TASK ITEM
Reproduce all the lines below exactly and omit the images.

________________

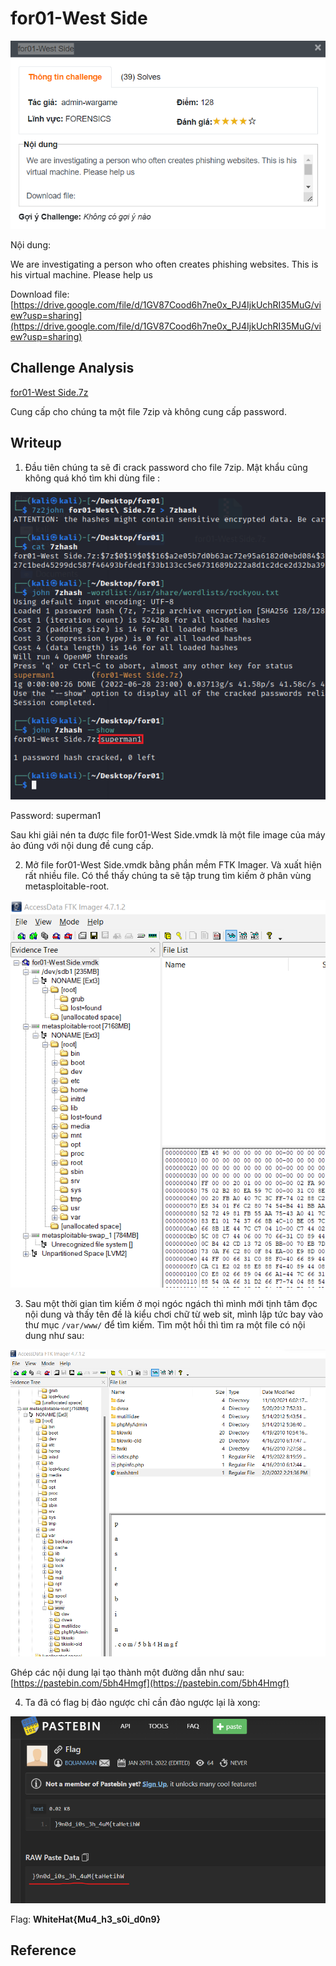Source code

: # for01-West Side
![Untitled](img/chall.png)

Nội dung: 

We are investigating a person who often creates phishing websites. This is his virtual machine. Please help us

Download file: [https://drive.google.com/file/d/1GV87Cood6h7ne0x_PJ4IjkUchRI35MuG/view?usp=sharing](https://drive.google.com/file/d/1GV87Cood6h7ne0x_PJ4IjkUchRI35MuG/view?usp=sharing)

## Challenge Analysis

[for01-West Side.7z](https://drive.google.com/file/d/1RmchOXVCe9VcEYO1dIUjCV2PSssnHoX5/view?usp=sharing)

Cung cấp cho chúng ta một file 7zip và không cung cấp password.

## Writeup

1. Đầu tiên chúng ta sẽ đi crack password cho file 7zip. Mật khẩu cũng không quá khó tìm khi dùng file :

![Untitled](img/solve_1.png)

Password: superman1

Sau khi giải nén ta được file for01-West Side.vmdk là một file image của máy ảo đúng với nội dung đề cung cấp.

2. Mở file for01-West Side.vmdk bằng phần mềm FTK Imager. Và xuất hiện rất nhiều file. Có thể thấy chúng ta sẽ tập trung tìm kiếm ở phân vùng metasploitable-root.

![Untitled](img/solve_2.png)

3. Sau một thời gian tìm kiếm ở mọi ngóc ngách thì mình mới tịnh tâm đọc nội dung và thấy tên đề là kiểu chơi chữ từ web sit,  mình lập tức bay vào thư mục `/var/www/` để tìm kiếm. Tìm một hồi thì tìm ra một file có nội dung như sau:

![Untitled](img/solve_3.png)

Ghép các nội dung lại tạo thành một đường dẫn như sau: [https://pastebin.com/5bh4Hmgf](https://pastebin.com/5bh4Hmgf)

4. Ta đã có flag bị đảo ngược chỉ cần đảo ngược lại là xong:

![Untitled](img/solve_4.png)

Flag: **WhiteHat{Mu4_h3_s0i_d0n9}**
## Reference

________________

WRITTEN SOLUTION
Source code

: # for01-West Side
![Untitled](img/chall.png)

Nội dung: 

We are investigating a person who often creates phishing websites. This is his virtual machine. Please help us

Download file: [https://drive.google.com/file/d/1GV87Cood6h7ne0x_PJ4IjkUchRI35MuG/view?usp=sharing](https://drive.google.com/file/d/1GV87Cood6h7ne0x_PJ4IjkUchRI35MuG/view?usp=sharing)

## Challenge Analysis

[for01-West Side.7z](https://drive.google.com/file/d/1RmchOXVCe9VcEYO1dIUjCV2PSssnHoX5/view?usp=sharing)

Cung cấp cho chúng ta một file 7zip và không cung cấp password.

## Writeup

1. Đầu tiên chúng ta sẽ đi crack password cho file 7zip. Mật khẩu cũng không quá khó tìm khi dùng file :

![Untitled](img/solve_1.png)

Password: superman1

Sau khi giải nén ta được file for01-West Side.vmdk là một file image của máy ảo đúng với nội dung đề cung cấp.

2. Mở file for01-West Side.vmdk bằng phần mềm FTK Imager. Và xuất hiện rất nhiều file. Có thể thấy chúng ta sẽ tập trung tìm kiếm ở phân vùng metasploitable-root.

![Untitled](img/solve_2.png)

3. Sau một thời gian tìm kiếm ở mọi ngóc ngách thì mình mới tịnh tâm đọc nội dung và thấy tên đề là kiểu chơi chữ từ web sit,  mình lập tức bay vào thư mục `/var/www/` để tìm kiếm. Tìm một hồi thì tìm ra một file có nội dung như sau:

![Untitled](img/solve_3.png)

Ghép các nội dung lại tạo thành một đường dẫn như sau: [https://pastebin.com/5bh4Hmgf](https://pastebin.com/5bh4Hmgf)

4. Ta đã có flag bị đảo ngược chỉ cần đảo ngược lại là xong:

![Untitled](img/solve_4.png)

Flag: **WhiteHat{Mu4_h3_s0i_d0n9}**
## Reference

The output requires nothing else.